Pinching-Antenna Systems-Enabled Multi-User Communications: Transmission Structures and Beamforming Optimization

TL;DR

This paper introduces innovative pinching-antenna system structures for multi-user wireless communication, optimizing beamforming and signal processing to enhance fairness and performance in various transmission scenarios.

Contribution

It proposes three practical transmission structures for PASS in multi-user systems and develops novel algorithms for joint beamforming and signal processing optimization.

Findings

MMF performance significantly improved with PASS.

WS and WM structures are optimal for unicast and multicast, respectively.

Performance gap between WD and WM reduces with user isolation.

Abstract

Pinching-antenna systems (PASS) represent an innovative advancement in flexible-antenna technologies, aimed at significantly improving wireless communications by ensuring reliable line-of-sight connections and dynamic antenna array reconfigurations.

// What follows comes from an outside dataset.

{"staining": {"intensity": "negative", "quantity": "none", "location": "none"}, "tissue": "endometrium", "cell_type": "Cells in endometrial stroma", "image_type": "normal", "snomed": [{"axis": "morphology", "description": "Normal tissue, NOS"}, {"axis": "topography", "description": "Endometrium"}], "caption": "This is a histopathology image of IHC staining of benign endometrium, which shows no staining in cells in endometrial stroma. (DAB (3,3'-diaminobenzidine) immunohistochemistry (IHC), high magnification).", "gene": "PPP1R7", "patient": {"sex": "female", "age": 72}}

To employ multi-waveguide PASS in multi-user communications, three practical transmission structures are proposed, namely waveguide multiplexing (WM), waveguide division (WD), and waveguide switching (WS). Based on the proposed structures, the joint baseband signal processing and pinching beamforming design is studied for a general multi-group multicast communication system, with the unicast communication encompassed as a special case. A max-min fairness problem is formulated for each proposed transmission structure, subject to the maximum transmit power constraint. For WM, to solve the highly-coupled and non-convex MMF problem with complex exponential and fractional expressions, a penalty dual decomposition (PDD)-based algorithm is invoked for obtaining locally optimal solutions. Specifically, the augmented Lagrangian relaxation is first applied to alleviate the stringent coupling constraints, which is followed by the block decomposition over the resulting augmented Lagrangian function. Then, the proposed PDD-based algorithm is extended to solve the MMF problem for both WD and WS. Furthermore, a low-complexity algorithm is proposed for the unicast case employing the WS structure, by simultaneously aligning the signal phases and minimizing the large-scale path loss at each user. Finally, numerical results reveal that: 1) the MMF performance is significantly improved by employing the PASS compared to conventional fixed-position antenna systems; 2) WS and WM are suitable for unicast and multicast communications, respectively; 3) the performance gap between WD and WM can be significantly alleviated when the users are geographically isolated.